Saurashtra Linebreaking and Other Properties

Source: Rick McGowan on behalf of UTC
Date:September 15, 2004

This is to accompany document ISO/IEC JTC1/SC2/WG2 N2549 (L2/03-098) Proposal to encode the Saurashtra script in the UCS by Michael Everson and Jeyakumar Chinnakkonda Krishnamoorty.

The Saurashtra characters have properties similar to Devanagari and the other Indic scripts. These properties for UnicodeData.txt are covered in L2/03-225.

Linebreaking Property Values

The table below shows the values for the Linebreaking property, as they would be defined in the LineBreak.txt file of the UCD.

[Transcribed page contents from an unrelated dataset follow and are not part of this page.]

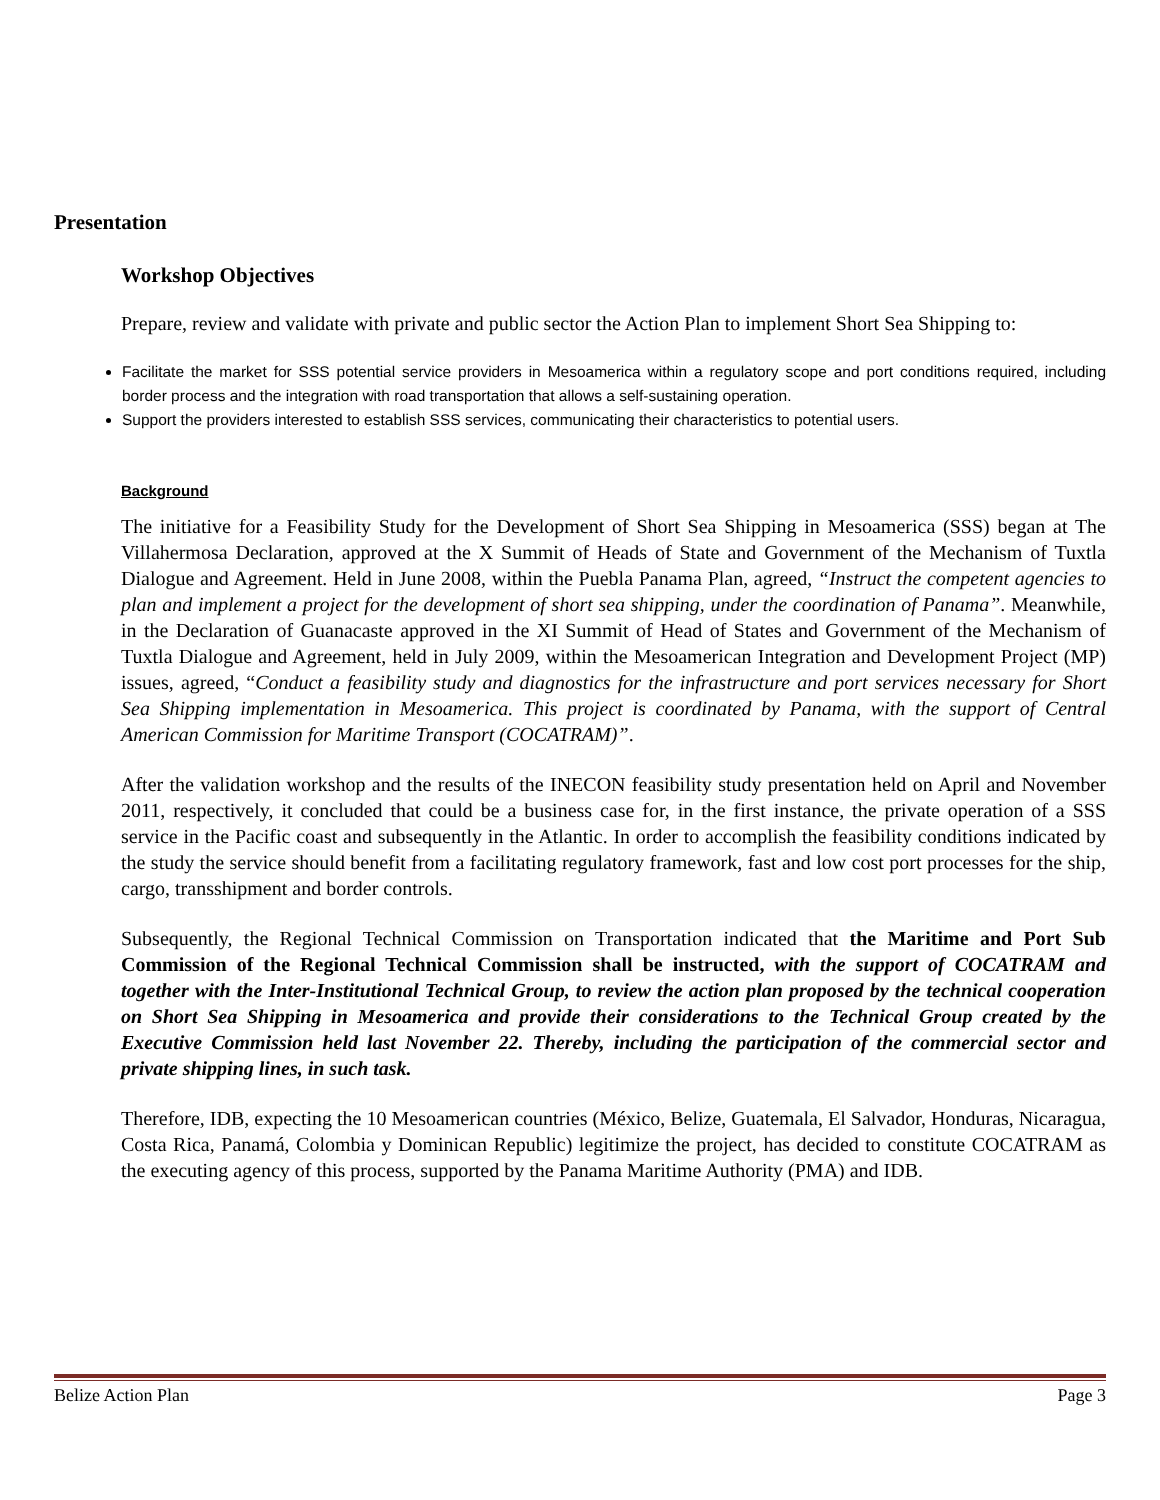Presentation
Workshop Objectives
Prepare, review and validate with private and public sector the Action Plan to implement Short Sea Shipping to:
Facilitate the market for SSS potential service providers in Mesoamerica within a regulatory scope and port conditions required, including border process and the integration with road transportation that allows a self-sustaining operation.
Support the providers interested to establish SSS services, communicating their characteristics to potential users.
Background
The initiative for a Feasibility Study for the Development of Short Sea Shipping in Mesoamerica (SSS) began at The Villahermosa Declaration, approved at the X Summit of Heads of State and Government of the Mechanism of Tuxtla Dialogue and Agreement. Held in June 2008, within the Puebla Panama Plan, agreed, “Instruct the competent agencies to plan and implement a project for the development of short sea shipping, under the coordination of Panama”. Meanwhile, in the Declaration of Guanacaste approved in the XI Summit of Head of States and Government of the Mechanism of Tuxtla Dialogue and Agreement, held in July 2009, within the Mesoamerican Integration and Development Project (MP) issues, agreed, “Conduct a feasibility study and diagnostics for the infrastructure and port services necessary for Short Sea Shipping implementation in Mesoamerica. This project is coordinated by Panama, with the support of Central American Commission for Maritime Transport (COCATRAM)”.
After the validation workshop and the results of the INECON feasibility study presentation held on April and November 2011, respectively, it concluded that could be a business case for, in the first instance, the private operation of a SSS service in the Pacific coast and subsequently in the Atlantic. In order to accomplish the feasibility conditions indicated by the study the service should benefit from a facilitating regulatory framework, fast and low cost port processes for the ship, cargo, transshipment and border controls.
Subsequently, the Regional Technical Commission on Transportation indicated that the Maritime and Port Sub Commission of the Regional Technical Commission shall be instructed, with the support of COCATRAM and together with the Inter-Institutional Technical Group, to review the action plan proposed by the technical cooperation on Short Sea Shipping in Mesoamerica and provide their considerations to the Technical Group created by the Executive Commission held last November 22. Thereby, including the participation of the commercial sector and private shipping lines, in such task.
Therefore, IDB, expecting the 10 Mesoamerican countries (México, Belize, Guatemala, El Salvador, Honduras, Nicaragua, Costa Rica, Panamá, Colombia y Dominican Republic) legitimize the project, has decided to constitute COCATRAM as the executing agency of this process, supported by the Panama Maritime Authority (PMA) and IDB.
Belize Action Plan Page 3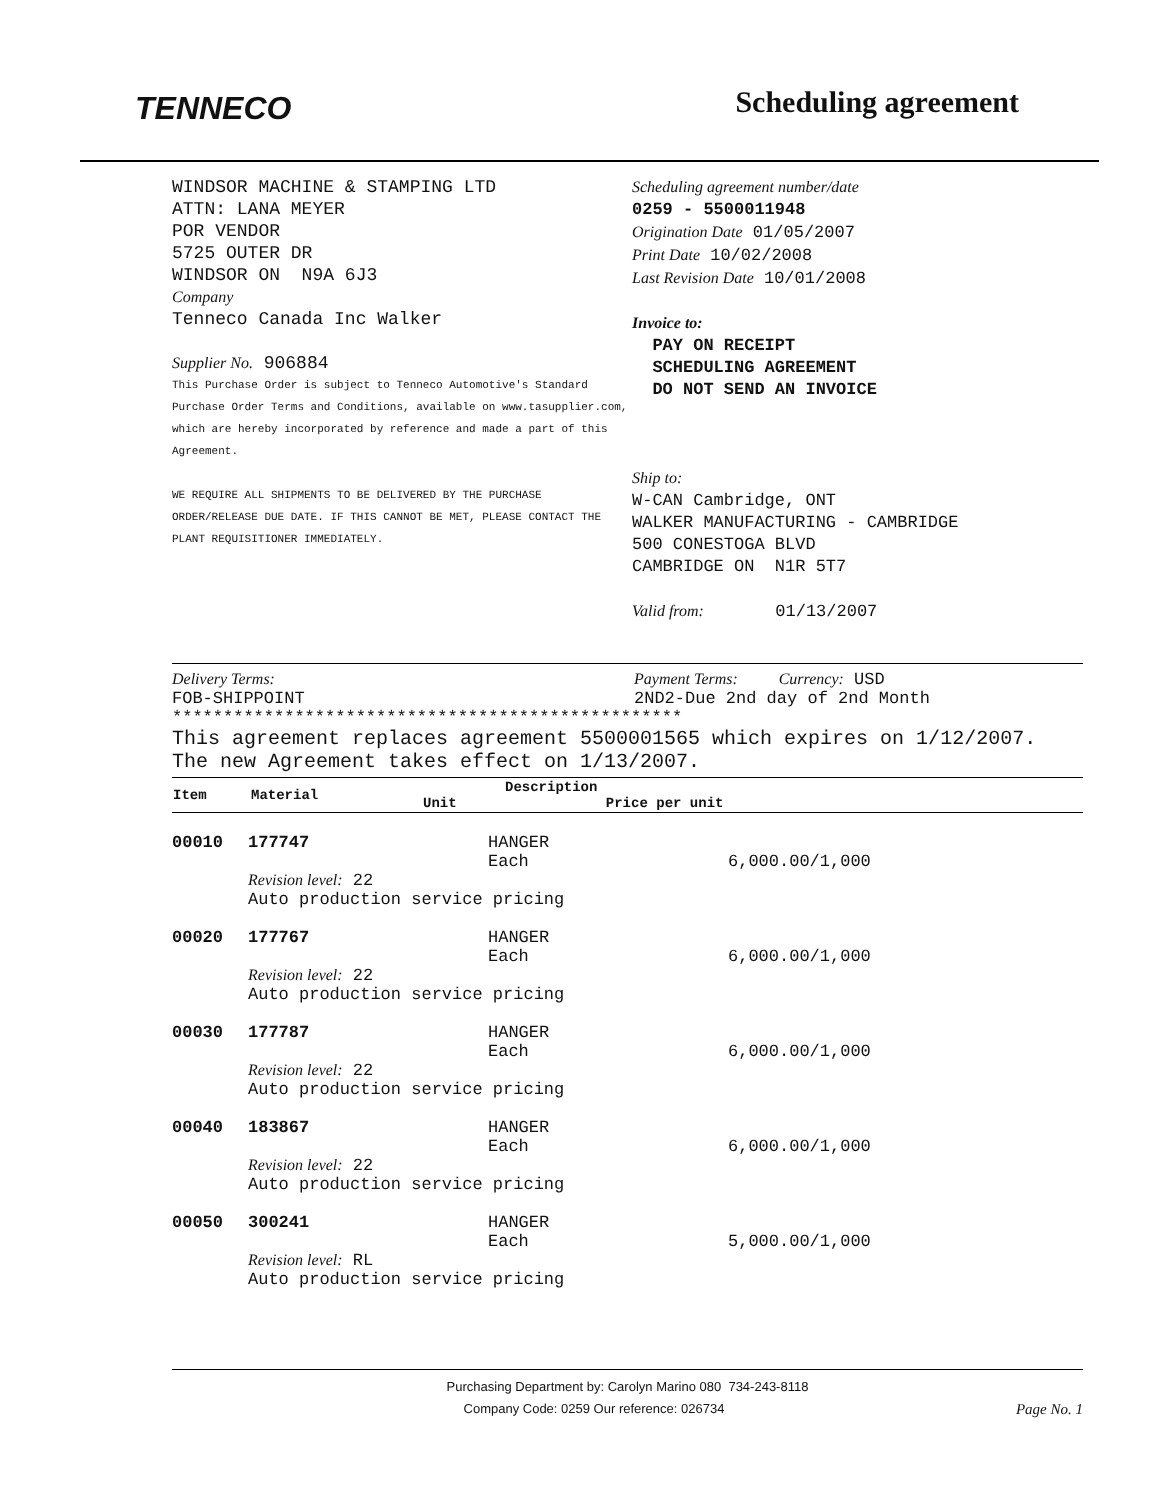TENNECO
Scheduling agreement
WINDSOR MACHINE & STAMPING LTD
ATTN: LANA MEYER
POR VENDOR
5725 OUTER DR
WINDSOR ON N9A 6J3
Company
Tenneco Canada Inc Walker
Supplier No. 906884
This Purchase Order is subject to Tenneco Automotive's Standard Purchase Order Terms and Conditions, available on www.tasupplier.com, which are hereby incorporated by reference and made a part of this Agreement.
WE REQUIRE ALL SHIPMENTS TO BE DELIVERED BY THE PURCHASE ORDER/RELEASE DUE DATE. IF THIS CANNOT BE MET, PLEASE CONTACT THE PLANT REQUISITIONER IMMEDIATELY.
Scheduling agreement number/date
0259 - 5500011948
Origination Date 01/05/2007
Print Date 10/02/2008
Last Revision Date 10/01/2008
Invoice to:
PAY ON RECEIPT
SCHEDULING AGREEMENT
DO NOT SEND AN INVOICE
Ship to:
W-CAN Cambridge, ONT
WALKER MANUFACTURING - CAMBRIDGE
500 CONESTOGA BLVD
CAMBRIDGE ON N1R 5T7
Valid from: 01/13/2007
Delivery Terms:
FOB-SHIPPOINT
Payment Terms: Currency: USD
2ND2-Due 2nd day of 2nd Month
**************************************************
This agreement replaces agreement 5500001565 which expires on 1/12/2007. The new Agreement takes effect on 1/13/2007.
| Item | Material | Unit | Description Price per unit |
| --- | --- | --- | --- |
| 00010 | 177747 | HANGER | |
| | | Each | 6,000.00/1,000 |
| | Revision level: 22 Auto production service pricing | | |
| 00020 | 177767 | HANGER | |
| | | Each | 6,000.00/1,000 |
| | Revision level: 22 Auto production service pricing | | |
| 00030 | 177787 | HANGER | |
| | | Each | 6,000.00/1,000 |
| | Revision level: 22 Auto production service pricing | | |
| 00040 | 183867 | HANGER | |
| | | Each | 6,000.00/1,000 |
| | Revision level: 22 Auto production service pricing | | |
| 00050 | 300241 | HANGER | |
| | | Each | 5,000.00/1,000 |
| | Revision level: RL Auto production service pricing | | |
Purchasing Department by: Carolyn Marino 080 734-243-8118
Company Code: 0259 Our reference: 026734 Page No. 1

1x0000;CM # SAURASHTRA SIGN ANUSVARA
1x0001;CM # SAURASHTRA SIGN VISARGA
1x0002;AL # ASHTRA LETTER A
1x0003;AL # ASHTRA LETTER AA
1x0004;AL # ASHTRA LETTER I
1x0005;AL # ASHTRA LETTER II
1x0006;AL # ASHTRA LETTER U
1x0007;AL # ASHTRA LETTER UU
1x0008;AL # ASHTRA LETTER VOCALIC R
1x0009;AL # ASHTRA LETTER VOCALIC RR
1x000A;AL # ASHTRA LETTER VOCALIC L
1x000B;AL # ASHTRA LETTER VOCALIC LL
1x000C;AL # ASHTRA LETTER E
1x000D;AL # ASHTRA LETTER EE
1x000E;AL # ASHTRA LETTER AI
1x000F;AL # ASHTRA LETTER O
1x0010;AL # ASHTRA LETTER OO
1x0011;AL # ASHTRA LETTER AU
1x0012;AL # ASHTRA LETTER KA
1x0013;AL # ASHTRA LETTER KHA
1x0014;AL # ASHTRA LETTER GA
1x0015;AL # ASHTRA LETTER GHA
1x0016;AL # ASHTRA LETTER NGA
1x0017;AL # ASHTRA LETTER CA
1x0018;AL # ASHTRA LETTER CHA
1x0019;AL # ASHTRA LETTER JA
1x001A;AL # ASHTRA LETTER JHA
1x001B;AL # ASHTRA LETTER NYA
1x001C;AL # ASHTRA LETTER TTA
1x001D;AL # ASHTRA LETTER TTHA
1x001E;AL # ASHTRA LETTER DDA
1x001F;AL # ASHTRA LETTER DDHA
1x0020;AL # ASHTRA LETTER NNA
1x0021;AL # ASHTRA LETTER TA
1x0022;AL # ASHTRA LETTER THA
1x0023;AL # ASHTRA LETTER DA
1x0024;AL # ASHTRA LETTER DHA
1x0025;AL # ASHTRA LETTER NA
1x0026;AL # ASHTRA LETTER PA
1x0027;AL # ASHTRA LETTER PHA
1x0028;AL # ASHTRA LETTER BA
1x0029;AL # ASHTRA LETTER BHA
1x002A;AL # ASHTRA LETTER MA
1x002B;AL # ASHTRA LETTER YA
1x002C;AL # ASHTRA LETTER RA
1x002D;AL # ASHTRA LETTER LA
1x002E;AL # ASHTRA LETTER VA
1x002F;AL # ASHTRA LETTER SHA
1x0030;AL # ASHTRA LETTER SSA
1x0031;AL # ASHTRA LETTER SA
1x0032;AL # ASHTRA LETTER HA
1x0033;AL # ASHTRA LETTER LLA

1x0035;CM # ASHTRA VOWEL SIGN AA
1x0036;CM # ASHTRA VOWEL SIGN I
1x0037;CM # ASHTRA VOWEL SIGN II
1x0038;CM # ASHTRA VOWEL SIGN U
1x0039;CM # ASHTRA VOWEL SIGN UU
1x003A;CM # ASHTRA VOWEL SIGN VOCALIC R
1x003B;CM # ASHTRA VOWEL SIGN VOCALIC RR
1x003C;CM # ASHTRA VOWEL SIGN VOCALIC L
1x003D;CM # ASHTRA VOWEL SIGN VOCALIC LL
1x003F;CM # ASHTRA VOWEL SIGN E
1x0040;CM # ASHTRA VOWEL SIGN EE
1x0041;CM # ASHTRA VOWEL SIGN AI
1x0042;CM # ASHTRA VOWEL SIGN O
1x0043;CM # ASHTRA VOWEL SIGN OO
1x0044;CM # ASHTRA VOWEL SIGN AU
1x0045;CM # ASHTRA SIGN VIRAMA

1x0046;NU # ASHTRA DIGIT ZERO
1x0047;NU # ASHTRA DIGIT ONE
1x0048;NU # ASHTRA DIGIT TWO
1x0049;NU # ASHTRA DIGIT THREE
1x004A;NU # ASHTRA DIGIT FOUR
1x004B;NU # ASHTRA DIGIT FIVE
1x004C;NU # ASHTRA DIGIT SIX
1x004D;NU # ASHTRA DIGIT SEVEN
1x004E;NU # ASHTRA DIGIT EIGHT
1x004F;NU # ASHTRA DIGIT NINE

If the character shown as proposed for 1x0500 in the Saurashtra proposal L2/03-098 were to be encoded, it would have linebreaking property as shown below:

1X0050;AL # unidentified Saurashtra letter

Other Property Values (Proplist.txt)

The Script property value for all of the characters in the proposal (1x0000 through 1x004F) should be "Saurashtra", and that script value should be added to UAX #24.

1x0000..1x0001 should have the Other_Alphabetic property (Proplist.txt), like U+0903.

1x0044 should have the Diacritic property (Proplist.txt), like U+094D.

No punctuation characters are specified in the proposal.

Derived Property Values

1x0002..1x0033 are all Alphabetic (Letter Other, Lo), and should end up with the derived property of Grapheme_Base.

1x0035..1x0044 are all CM and should end up with the derived property Grapheme_Extend.

There are 10 decimal digits 1x0046..1x004F, which should be checked to make sure they end up with the right numeric and/or math properties.